The Association will have the power and authority to pass rules, by-laws and ordinances for its regulation and the conduct of its affairs, provided that these rules, by-laws and ordinances are not contrary to the Constitution of the Association, and not contrary to any laws of the States or Commonwealth of Australia.

No misnomer of the name of the Association shall nullify any bequest to or from the Association, provided the intent of such transmission shall be sufficiently clear on the face of the gift, grant, or other writing whereby an estate or other interest is intended to pass to or from the Association.

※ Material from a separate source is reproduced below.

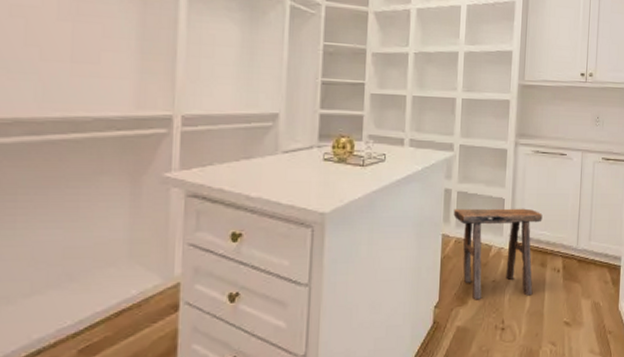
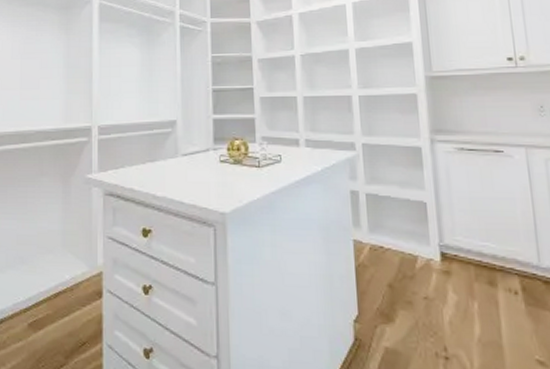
stool: present [453,208,543,300] -> none [364,212,483,321]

The property and income of the Association shall be applied solely towards the promotion of the objects of the Association and no part of that property or income may be paid or otherwise distributed, directly or indirectly, to members, except in good faith in the promotion of those objects.


Committees apart from the Council shall be established from time to time as deemed necessary by the Council for special purposes such as organising scientific meetings.


Publications of the Association shall be in the form of a newsletter or journal as and when determined by the Council.


The Association shall be formed by persons expressing an interest and desire to establish an Association with the aims and objectives written in this constitution. At the meeting, this constitution shall be discussed and changes may be suggested for ratification at the subsequent first general meeting of the Association.

A council should be elected at the Inaugural Meeting and the first duties shall be:
a) To establish a fund by collecting fees.
b) To publicise the Association to all persons known to be interested.
c) To establish a membership role.


The Association must have a common seal on which it’s corporate name appears in legible characters.
a) The common seal of the Association must not be used without the express authority of the Committee and every use of that common seal must be recorded in the minute book.
b) The affixing of the common seal of the Association must be witnessed by any two of the Chairperson, the Secretary and the Treasurer.
c) The common seal of the Association must be kept in the custody of the Secretary or of such other person as the Committee from time to time decides.


A member may at any reasonable time inspect without charge the books, documents, records and securities of the Association.